* [DOCUMENT SECTION]
↓↓↓

Blog "about python 3"

Johannes Bauer dfnsonfsduifb at gmx.de
Sun Jan 5 07:14:36 EST 2014


On 31.12.2013 10:53, Steven D'Aprano wrote:
> Mark Lawrence wrote:
> 
>> http://blog.startifact.com/posts/alex-gaynor-on-python-3.html.
> 
> I quote:
> 
> "...perhaps a brave group of volunteers will stand up and fork Python 2, and
> take the incremental steps forward. This will have to remain just an idle
> suggestion, as I'm not volunteering myself."
> 
> I expect that as excuses for not migrating get fewer, and the deadline for
> Python 2.7 end-of-life starts to loom closer, more and more haters^W
> Concerned People will whine about the lack of version 2.8 and ask for
> *somebody else* to fork Python.
> 
> I find it, hmmm, interesting, that so many of these Concerned People who say
> that they're worried about splitting the Python community[1] end up
> suggesting that we *split the community* into those who have moved forward
> to Python 3 and those who won't.

↑↑↑

* [MATERIAL PROVIDED]
↓↓↓

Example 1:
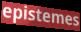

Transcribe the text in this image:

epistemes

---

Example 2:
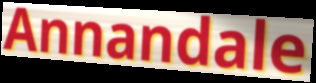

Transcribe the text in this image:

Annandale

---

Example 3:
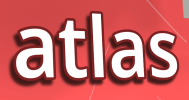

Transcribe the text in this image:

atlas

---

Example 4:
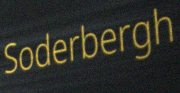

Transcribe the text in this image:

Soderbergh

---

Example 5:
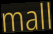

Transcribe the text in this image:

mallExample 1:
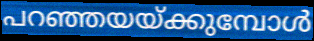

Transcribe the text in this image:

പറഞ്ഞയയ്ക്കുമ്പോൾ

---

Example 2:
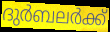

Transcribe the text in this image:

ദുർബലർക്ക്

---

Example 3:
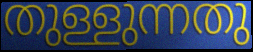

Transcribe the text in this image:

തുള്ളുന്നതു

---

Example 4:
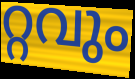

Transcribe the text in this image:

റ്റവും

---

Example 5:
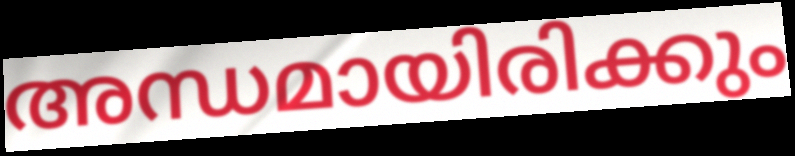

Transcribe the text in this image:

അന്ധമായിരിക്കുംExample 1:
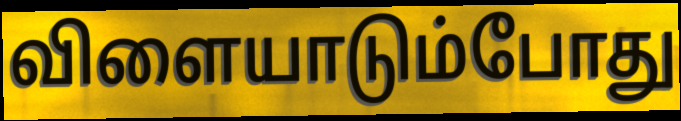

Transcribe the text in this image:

↑↑↑
↓↓↓

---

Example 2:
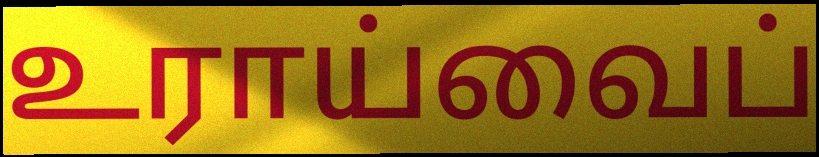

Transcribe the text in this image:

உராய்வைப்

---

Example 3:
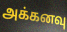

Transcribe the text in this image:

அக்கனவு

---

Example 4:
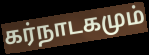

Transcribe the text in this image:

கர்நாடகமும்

↑↑↑

* [INSTRUCTIONS TO FOLLOW] In the mailing list post, why does Steven D'Aprano call the proposals of the "Concerned People" interesting?

* [ANSWER FOR THIS EXERCISE] These people say they are worried about splitting the Python community. Yet they suggest splitting it into those who have moved forward to Python 3 and those who won't.